Denaturing gel electrophoresis analysis. (A) Comparison of 1 μg of xenobiotic reductase purified from P. putida (lane 2) to approximately 20 μg of cell extract from P. putida (lane 3), E. coli DH5α xenA subclone (lane 4), and E. coli DH5α harboring plasmid pUC18 lacking a DNA insert (lane 5); (B) comparison of 1 μg of xenobiotic reductase purified from P. fluorescens (lane 2) to approximately 20 μg of cell extract from P. fluorescens (lane 3), E. coli DH5α xenB subclone (lane 4), and E. coli DH5α harboring plasmid pUC18 lacking a DNA insert (lane 5). An arrow indicates the protein band that corresponds to the xenobiotic reductase enzyme expressed by each E. coli subclone in lanes 4. Lanes 1, molecular mass standards of 94, 67, 43, and 30 kDa.

FIG. 6

Primer extension mapping of the xenA (A) and xenB (B) transcriptional start sites. cDNA from reverse transcription reactions was loaded onto sequencing gels next to sequencing reactions (lanes GATC) conducted with the same primer. (A) Products from reactions containing 10 μg of P. putida or E. coli xenA subclone RNA are shown in lanes 1 to 4. Total RNA was isolated from P. putida (lanes 1 and 2) and from the E. coli subclone (lanes 3 and 4) after growth in LB medium (lanes 1 and 3) or LB medium supplemented with 0.9 mM NG (lanes 2 and 4).

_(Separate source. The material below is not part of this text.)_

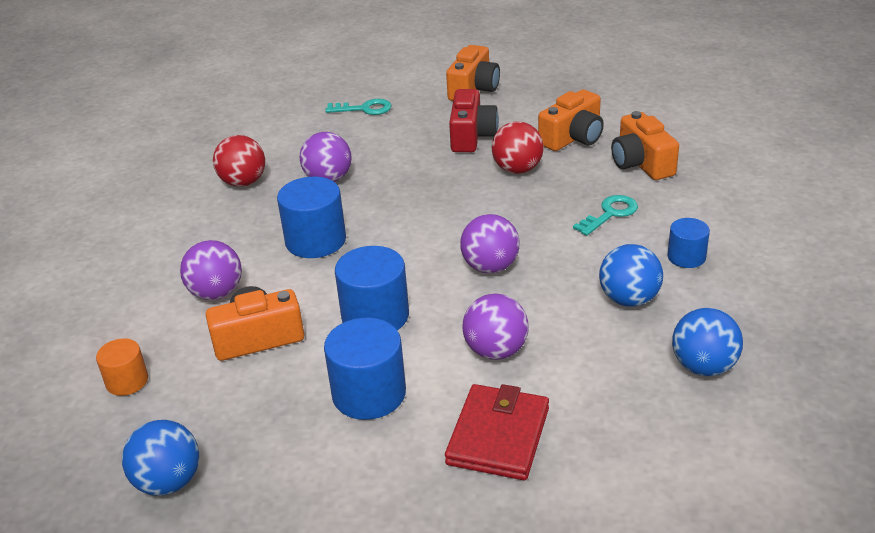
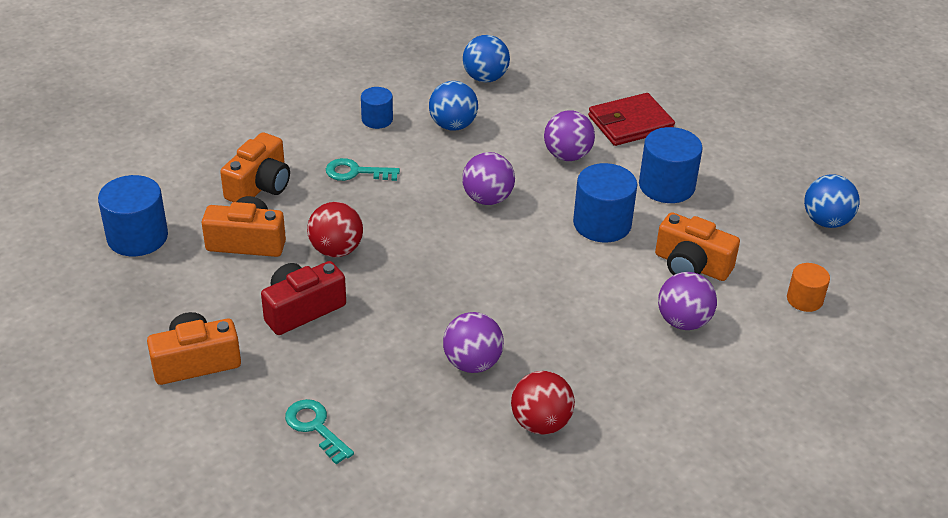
camera: 135 degrees left, 5 degrees up
(315, 241) = (563, 309): blue cylinder -> blue cylinder (137, 237)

An expanded view of the nucleotide sequence surrounding the transcription initiation site (+1) is shown, and the putative −10 hexamer is highlighted with a vertical bar. (B) cDNA products from reactions containing 2 μg of E. coli xenB subclone RNA are shown in lanes 1 and 2. The nucleotide sequence surrounding the transcription initiation site (+1) is shown.

FIG. 7

Alignment of the deduced amino acid sequences of B. subtilis YqjM (Bs_YqjM), P. putida xenobiotic reductase XenA (Pp_XenA), P. fluorescens xenobiotic reductase XenB (Pf_XenB), P. syringae 2-cyclohexen-1-one reductase Ncr (Ps_Ncr), E. coli N-ethylmaleimide reductase NemA (Ec_NemA), E. cloacae PETN reductase Onr (Ecl_Onr), P. putida morphinone reductase MorB (Pp_MorB), A. radiobacter GTN reductase NerA (Ar_NerA), and S. carlsbergensis OYE isoform 1 (Sc_Oye1). Consensus of at least 50% identical amino acid residues is denoted by black boxes; conserved amino acid substitutions are highlighted with grey boxes. Amino acid residues conserved in all nine sequences are overmarked with asterisks. ▴, amino acid residues from OYE that form side chain hydrogen bonds with FMN; ▵, OYE residues that form main chain hydrogen bonds with FMN; ●, OYE active-site residue His-191.